Your objective: Give every file path that the sudo vulnerability article below mentions.

Excerpted text:
Linux users, beware! One of the most powerful and well known command line utility, sudo, could aid users to gain superuser privileges in spite of the existing restrictions. With sudo being installed in almost all flavors of UNIX-like operating systems, a major number of users could possibly be affected. Who said security was easy?
Right, let’s get down to business. Assigned with CVE-2019-14287 and termed as Security Policy Bypass, the vulnerability lies in the Runas specification of sudo’s /etc/sudoers file. Any unprivileged user or a malicious application could make use of this security loophole and run root commands despite the fact that Runas specification disables root access.
The origin and meaning of the word ‘sudo’ is a bit archaic and stands for ‘superuser do’. sudo lets you run commands with privileges of other users and by default, superuser. The User Id (UID) of a superuser is 0.
Majority of the Linux systems with default configurations have ‘ALL‘ in the Runas specification. These machines remain unaffected. However, if sudo is configured to allow execution of commands as an arbitrary user, the user can still run commands as root.
Here’s how it works. Consider this configuration where the user secpod has the privileges to run ‘cat’ command as any other user except root.
secpod = (ALL, !root) /usr/bin/cat
This disables execution of commands with superuser privileges for secpod. However, this can be bypassed by using the User ID “-1” or its unsigned equivalent “4294967295“.
sudo -u#-1 cat /etc/saner/status.ini
As shown, the user secpod is able to gain root privileges. Whoops!
In a bid to fix the flaw, the vendor has released patches on all Linux platforms and strongly recommends updating to 1.8.28.

Source material:
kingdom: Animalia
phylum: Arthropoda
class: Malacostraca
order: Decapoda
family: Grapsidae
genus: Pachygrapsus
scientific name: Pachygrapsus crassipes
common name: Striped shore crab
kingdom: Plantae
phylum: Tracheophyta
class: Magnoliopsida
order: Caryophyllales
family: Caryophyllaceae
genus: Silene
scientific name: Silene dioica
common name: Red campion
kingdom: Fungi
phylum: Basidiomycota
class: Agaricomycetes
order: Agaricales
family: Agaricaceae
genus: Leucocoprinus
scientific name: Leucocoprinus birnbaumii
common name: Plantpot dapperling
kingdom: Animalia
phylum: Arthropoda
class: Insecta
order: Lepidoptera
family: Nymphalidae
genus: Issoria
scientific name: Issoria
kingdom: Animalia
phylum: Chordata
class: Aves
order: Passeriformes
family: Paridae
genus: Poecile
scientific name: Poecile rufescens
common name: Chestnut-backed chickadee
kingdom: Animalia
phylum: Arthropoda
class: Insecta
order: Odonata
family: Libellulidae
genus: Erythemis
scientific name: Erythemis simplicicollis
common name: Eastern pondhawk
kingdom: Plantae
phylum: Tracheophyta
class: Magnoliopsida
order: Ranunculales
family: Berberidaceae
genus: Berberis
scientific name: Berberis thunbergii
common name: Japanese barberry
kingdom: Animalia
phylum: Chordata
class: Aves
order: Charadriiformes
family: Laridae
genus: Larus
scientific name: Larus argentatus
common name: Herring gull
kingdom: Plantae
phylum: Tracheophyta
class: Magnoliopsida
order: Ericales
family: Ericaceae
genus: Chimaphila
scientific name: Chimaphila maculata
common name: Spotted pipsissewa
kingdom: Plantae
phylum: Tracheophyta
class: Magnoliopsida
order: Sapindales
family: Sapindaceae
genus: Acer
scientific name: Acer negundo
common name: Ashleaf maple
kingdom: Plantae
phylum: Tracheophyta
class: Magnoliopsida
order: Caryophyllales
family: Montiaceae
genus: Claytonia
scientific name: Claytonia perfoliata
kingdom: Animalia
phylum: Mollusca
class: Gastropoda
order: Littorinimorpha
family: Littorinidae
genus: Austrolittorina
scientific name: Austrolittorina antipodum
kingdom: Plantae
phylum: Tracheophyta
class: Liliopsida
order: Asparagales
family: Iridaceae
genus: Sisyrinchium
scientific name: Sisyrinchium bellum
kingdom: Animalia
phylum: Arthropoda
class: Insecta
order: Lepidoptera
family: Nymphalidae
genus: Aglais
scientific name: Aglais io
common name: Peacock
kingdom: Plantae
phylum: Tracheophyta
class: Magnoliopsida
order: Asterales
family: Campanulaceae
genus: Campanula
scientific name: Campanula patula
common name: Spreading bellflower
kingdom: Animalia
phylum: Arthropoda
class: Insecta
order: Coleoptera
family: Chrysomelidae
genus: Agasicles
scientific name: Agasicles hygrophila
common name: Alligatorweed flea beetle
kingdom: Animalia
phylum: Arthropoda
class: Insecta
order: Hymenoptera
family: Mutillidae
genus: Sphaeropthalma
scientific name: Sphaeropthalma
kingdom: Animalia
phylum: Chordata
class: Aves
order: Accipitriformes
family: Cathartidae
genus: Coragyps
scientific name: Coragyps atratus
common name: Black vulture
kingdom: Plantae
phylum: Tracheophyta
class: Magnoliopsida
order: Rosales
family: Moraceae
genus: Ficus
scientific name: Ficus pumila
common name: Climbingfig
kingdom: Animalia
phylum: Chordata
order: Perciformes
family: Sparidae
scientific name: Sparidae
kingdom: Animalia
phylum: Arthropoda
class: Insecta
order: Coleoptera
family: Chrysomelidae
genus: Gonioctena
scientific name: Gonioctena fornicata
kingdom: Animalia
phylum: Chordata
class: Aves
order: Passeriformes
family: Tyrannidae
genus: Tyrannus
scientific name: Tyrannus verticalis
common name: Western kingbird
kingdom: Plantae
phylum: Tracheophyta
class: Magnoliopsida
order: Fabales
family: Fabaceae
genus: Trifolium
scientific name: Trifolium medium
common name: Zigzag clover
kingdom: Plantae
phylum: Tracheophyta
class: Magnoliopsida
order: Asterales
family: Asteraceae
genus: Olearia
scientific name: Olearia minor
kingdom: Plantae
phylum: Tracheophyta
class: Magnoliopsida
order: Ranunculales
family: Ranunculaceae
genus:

Exercise answer:
/etc/sudoers
/usr/bin/cat
/etc/saner/status.ini